🌸 Health Benefits of Yoga: Day 7 🌸

The journey continues onto Day 7

Today we focused on lateral extensions. Extending our sides 😊

We started with 5 minutes of 3-part breathing, which is how my mentor and I start every session. 

Following 3-part breathing we did 2 Sun Salutation with variation warrior and chatturanga. 

The sequence of Sun Salutation Warrior Variation (all poses have been explained in previous posts) 

Mountain

Forward fold

Plank 

Chatturanga 

Cobra

Downward dog

Warrior 1

Warrior 2

Peaceful Warrior (scroll down for instructions on how to do it) 

Forward Fold 

Mountain 

Repeat to work other leg 😉

This is a great workout. Stretches and works all your muscles.

Poses Learned

Side Angle Pose 

How to do it…

Start in warrior 2, reaching forward, fingertips forward bring elbow down to knee, ensure not to collapse in inner side

Rotate your shoulder to raise your arm above your ear in one diagonal line 

Advanced: slide hand of the bent elbow to the inside of front foot, ensure that both side bodies are lengthened 


The left side was harder for me to do. Let me know in the comments which side is easier and harder for you! 😊
Peaceful Warrior 

How to do it…

Start in warrior 2, flip palm of forward hand, sweep arm up and back to open up chest and side body


Triangle 

How to do it…

Heels in line, one foot pointing forward, one at 45 degree angle 

Activate knee cap to pull thigh into hip, open up arms to the side

Inhale – lengthen upper body, reach fingertips forward 

Exhale – pivot hips, bring upper body to the side (horizontal) 

Put a block on the inside of the ankle for hand 


LOL at my dog! 🐶 

Standing Straddle 

How to do it…

Wide legs, pigeon feet, outside edge of foot parallel to edge of may, slight bend in knee, hands on hips

Inhale – lengthen spine 

Exhale – dive heart forward 

Keep hops in line with ankles, slowly walk hands in between feet if you can, always with straight back and hip in line with ankles 


Seated Straddle 

Sit legs wide apart, feet flexed lengthen back of legs, sit on bones of butt

Inhale – lengthen spine 

Exhale – walk hands forward with a straight spine, hinging hip 



Meditation 

5 minutes 

Focus on your breathe if you have trouble focusing.
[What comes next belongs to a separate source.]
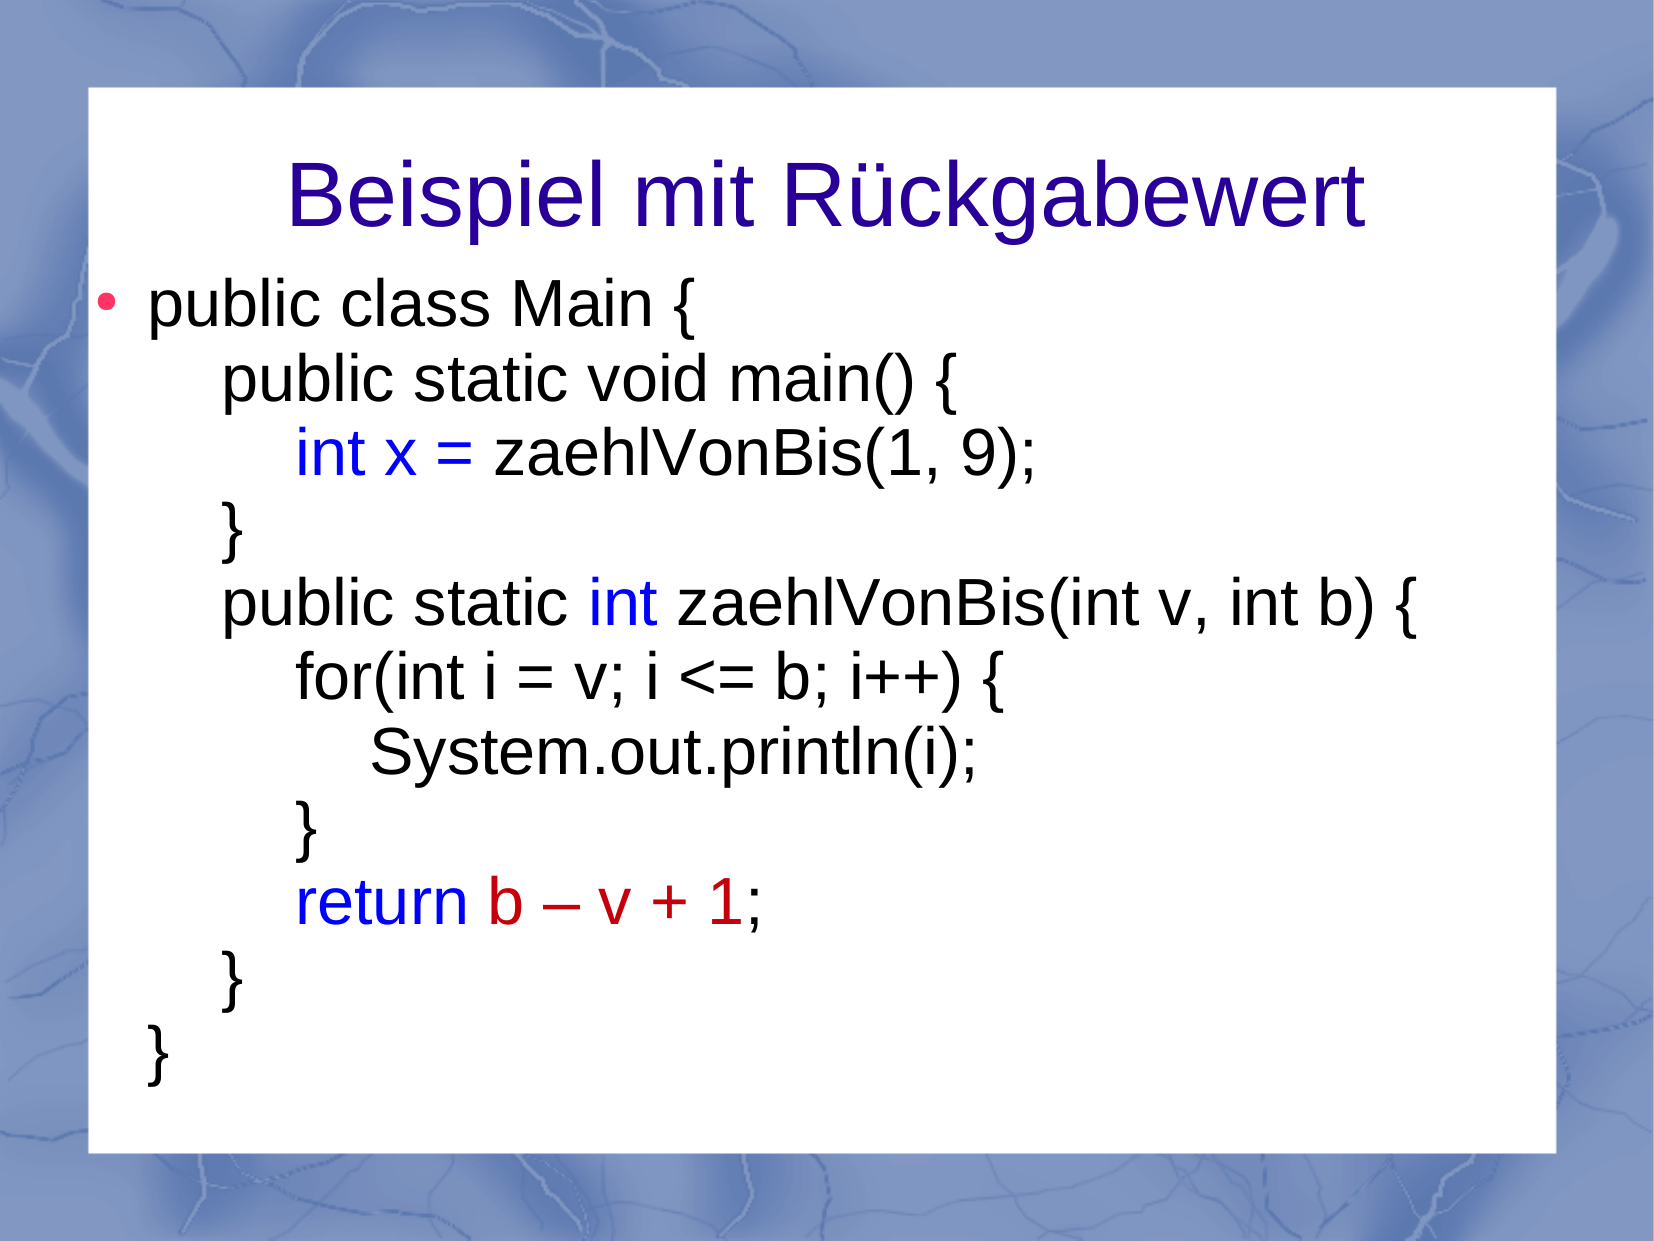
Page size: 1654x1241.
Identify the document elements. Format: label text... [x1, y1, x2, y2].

As thoughts come, don’t let them affect you. It is not a matter of thinking of nothing but instead not letting whatever you think or affect you during meditation. Over time, you feel focus better during mediation. 

I feel like I go into my own world when I meditate. When I open my eyes I feel like my mind is clear, I feel relaxed and awakened after. 


Thoughts after session 

After doing yoga I always feel like I have better posture. I feel happier and more relaxed. My body feels aligned and stretched.